While I ponder further I wish to express that any award given is not about the award, but what one feels in the heart about that person, therefore I ask you to look at my blog roll and find a new contact that applies to you and make a new friend.

In the end I feel this is the best gift I can pass along, since it rewards you the reader and the new friend you have discovered.



Artist working with different kinds of medium experience from time to time different phases, adjusting ones visual compass, afterwards returning to any project left undone and seeing it with a new vision. As I have looked back these numerous weeks upon the body of my work, from writing, photography, collage, painting, or drawing, even my attempts at combining any of these expressive forms, it seems I am still seeking a different structure of expressing my thoughts or creative urgings, not having settled into a comfortable set of combinations with a predictable outcome.

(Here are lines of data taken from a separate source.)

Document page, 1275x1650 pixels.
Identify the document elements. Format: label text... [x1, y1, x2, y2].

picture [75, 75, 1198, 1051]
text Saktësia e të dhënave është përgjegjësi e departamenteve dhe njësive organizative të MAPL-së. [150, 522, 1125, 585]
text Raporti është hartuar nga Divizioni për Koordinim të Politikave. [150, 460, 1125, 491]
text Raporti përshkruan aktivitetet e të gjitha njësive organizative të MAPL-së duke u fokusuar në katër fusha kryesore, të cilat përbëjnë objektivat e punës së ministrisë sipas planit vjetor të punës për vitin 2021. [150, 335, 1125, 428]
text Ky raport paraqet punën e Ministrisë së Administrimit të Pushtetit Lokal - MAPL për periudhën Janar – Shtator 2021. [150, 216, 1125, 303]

A repetitious humdrum of beautiful patterns
Engine World, Emeryville, California
Digital duo-tone photograph, June 12, 2006

In reviewing my body of work, I look for a common thread that unites these various elements and forms in the end a unique composite identity by which I am identified and one recognizes the artwork as being of my hand.

Yet there is also the work that is an exploration of an idea or an opportunity, one that is infused with the influences of time and distance. What is created is not entirely ones own, rather the results of ones education, ones exposure to the ever changing surroundings. And though art is what we make it, it is still a reflection of what surrounds us.

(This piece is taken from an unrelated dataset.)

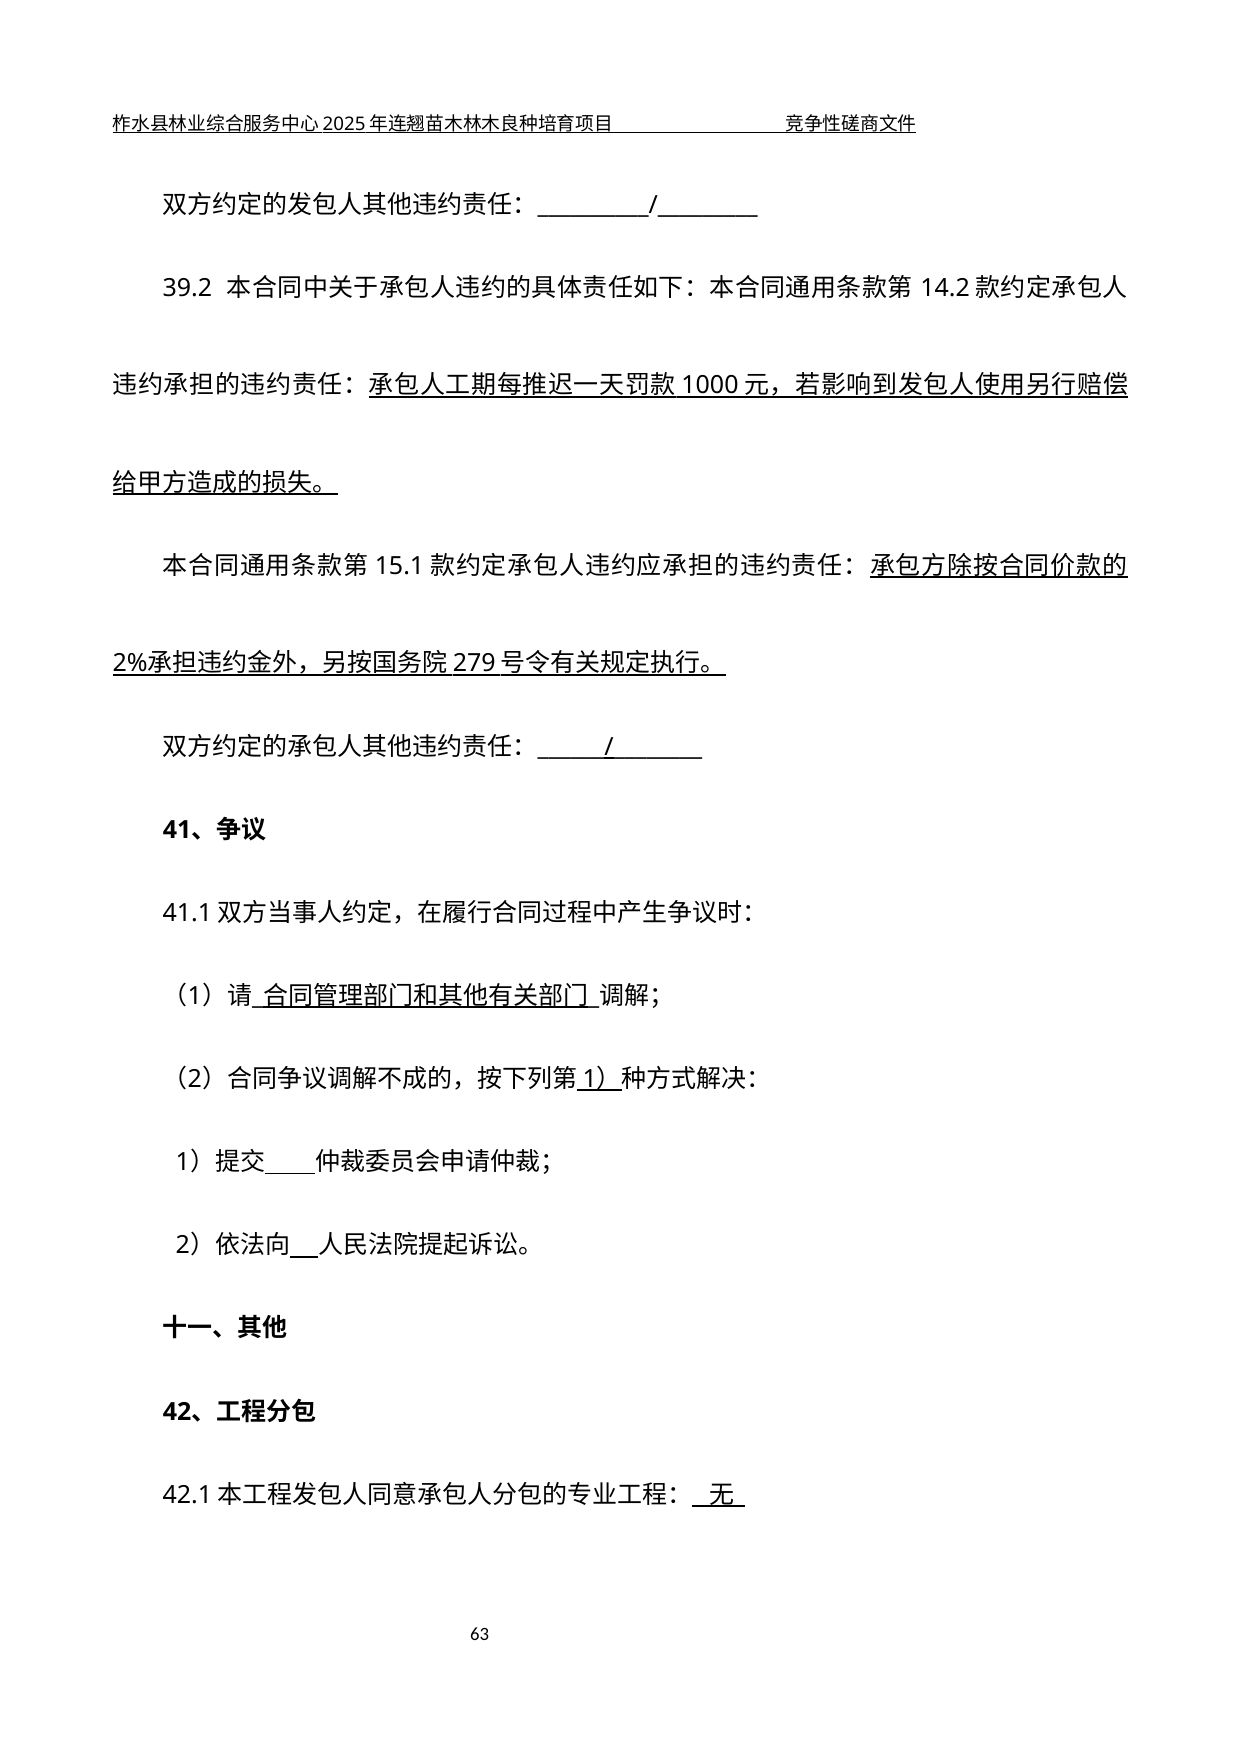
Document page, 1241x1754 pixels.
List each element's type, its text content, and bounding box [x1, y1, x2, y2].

My artwork is no different; it has not escaped these influences, despite my reclusive lifestyle.

The industrialization of the machine
Engine World, Emeryville, California
Digital duo-tone photograph, June 12, 2006

Like many of us, we remember one or two things with vivid detail going as far back as our childhood, even if it is just an image we remember. For me I recall when Mr. Crawford, my sophomore high school art instructor and for an additional two more years, showed us paintings by the Dutch artist Piet Mondrian. Unbeknownst to my instructor, the exposure to Mondrian’s work and class assignment that followed, which was to recreate our own version of Mondrian’s artistic style had forever a profound impact in how I viewed everything around me and how I would interpret what I saw in artistic terms.

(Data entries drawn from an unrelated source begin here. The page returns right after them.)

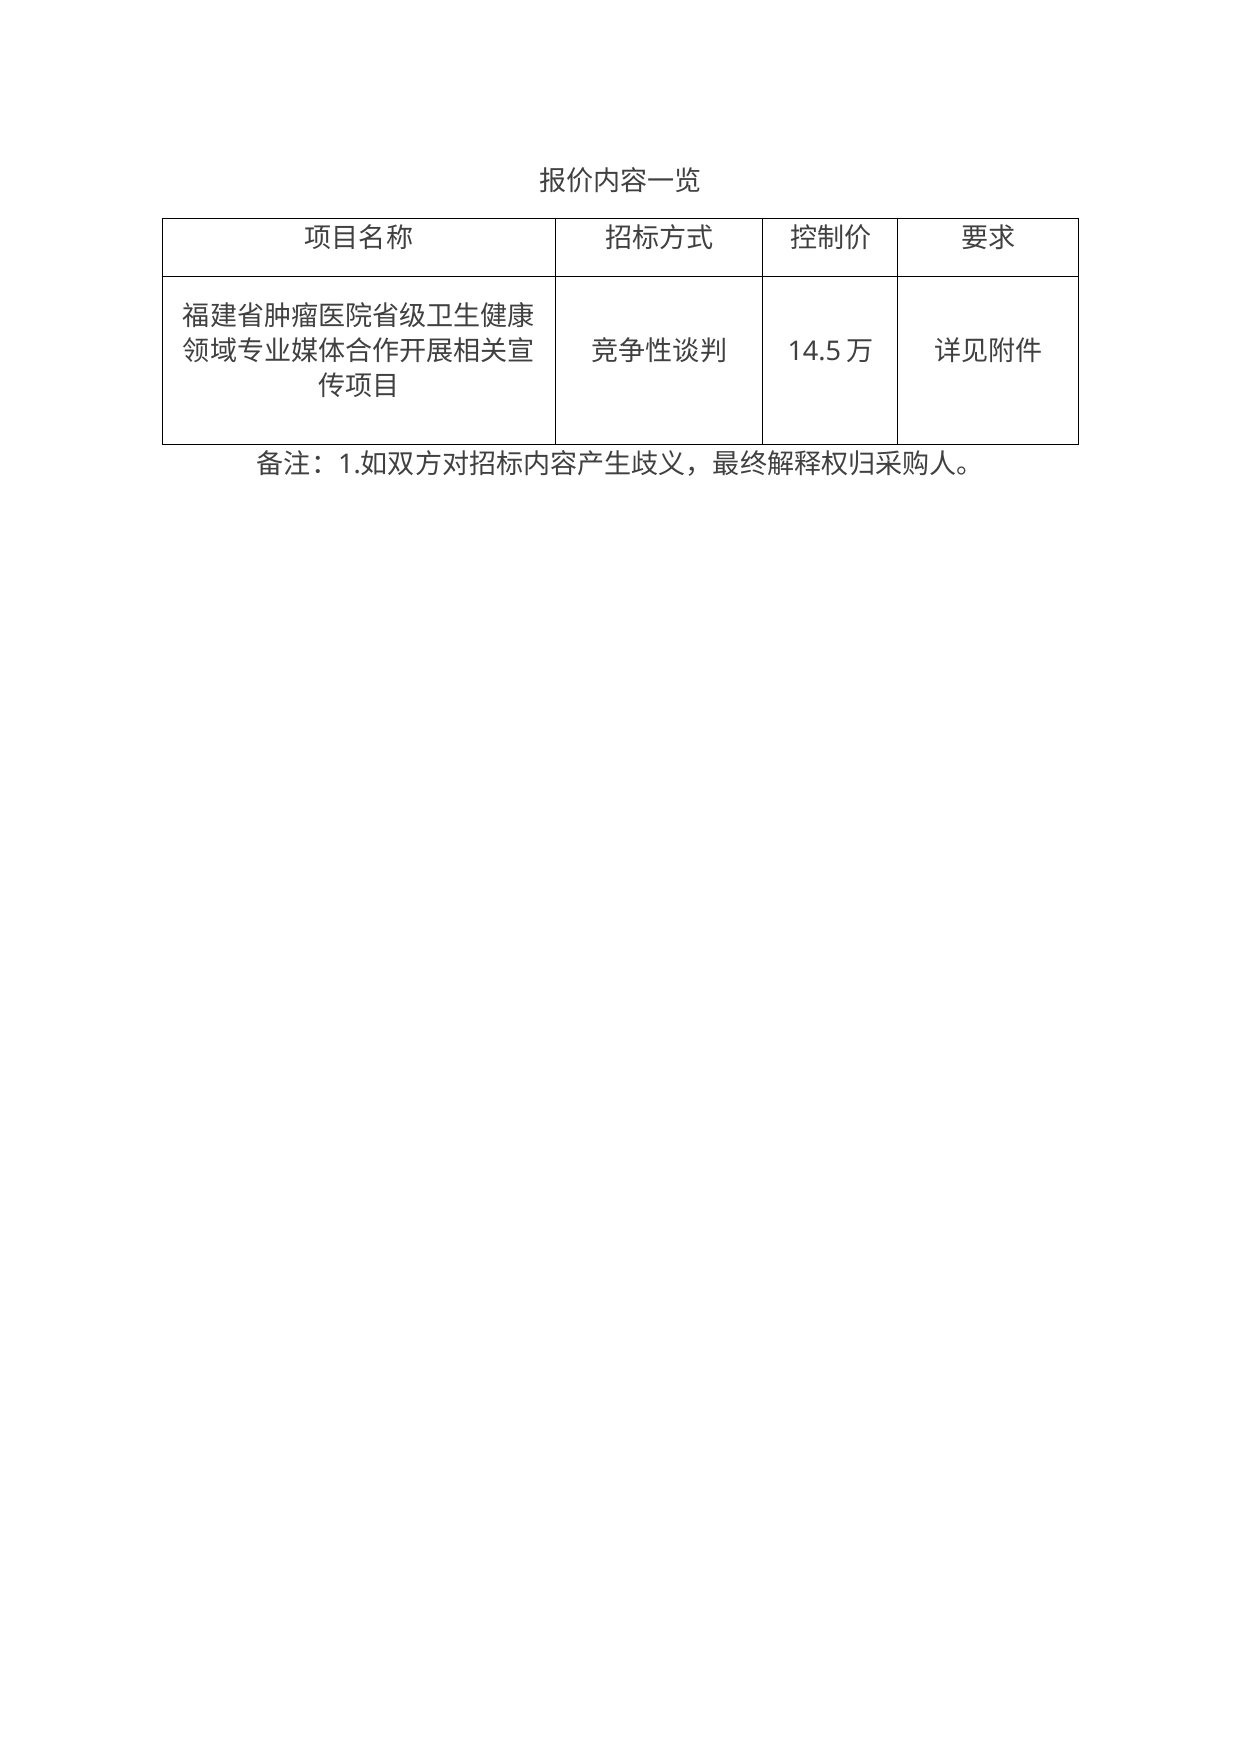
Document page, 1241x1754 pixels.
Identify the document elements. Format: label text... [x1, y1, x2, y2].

table_cell 14.5万 [763, 277, 897, 444]
table_cell 详见附件 [898, 277, 1078, 444]
table_header 招标方式 [556, 219, 762, 276]
table_header 项目名称 [163, 219, 555, 276]
text 备注：1.如双方对招标内容产生歧义，最终解释权归采购人。 [187, 445, 1053, 480]
table_header 要求 [898, 219, 1078, 276]
table_cell 竞争性谈判 [556, 277, 762, 444]
table_cell 福建省肿瘤医院省级卫生健康领域专业媒体合作开展相关宣传项目 [163, 277, 555, 444]
text 报价内容一览 [187, 162, 1053, 197]
table_header 控制价 [763, 219, 897, 276]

The primary coloured squares and rectangles acting as weights to balance the vertical and horizontal black lines, intersecting into non-representational form in neoplasticism style of De Stijl, these areas became for me mathematical sequences with which to build upon a compositional idea that is then overlaid onto the sectio divina (Golden proportion).

March of the machine
Engine World, Emeryville, California
Digital duo-tone photograph, June 12, 2006

Though Mondrian’s compositions continues to have a considerable influence, it is occasionally draped by supplementary influences affecting my other work and as I photograph the rows and rows of transmissions, motors and other vehicle mechanics, I am reminded of Margret Bourke-White’s photography. In 1929 she started working for Fortune and a year later for Life magazine, when she became the first Western photographer allowed into the Soviet Union, capturing industrial images at a tractor factory in Stalingrad. Her career as an industrial photographer in which she captured the beauty and power of machines, later became known as the photographic essay technique.

1513.C — 3.0-1 Transmission
Engine World, Emeryville, California
Digital duo-tone photograph, June 12, 2006

While the many images I produced at this location are not consciously following in the style of Margret Bourke-White’s photography, a selection of images were treated as rich duo-tones with a slight overall softening to emulate a series of industrial photographs she took. The photographs I represent with this post, not only pay tribute to her body of work, but also remains true to my own vision and voice as a fine art photographer.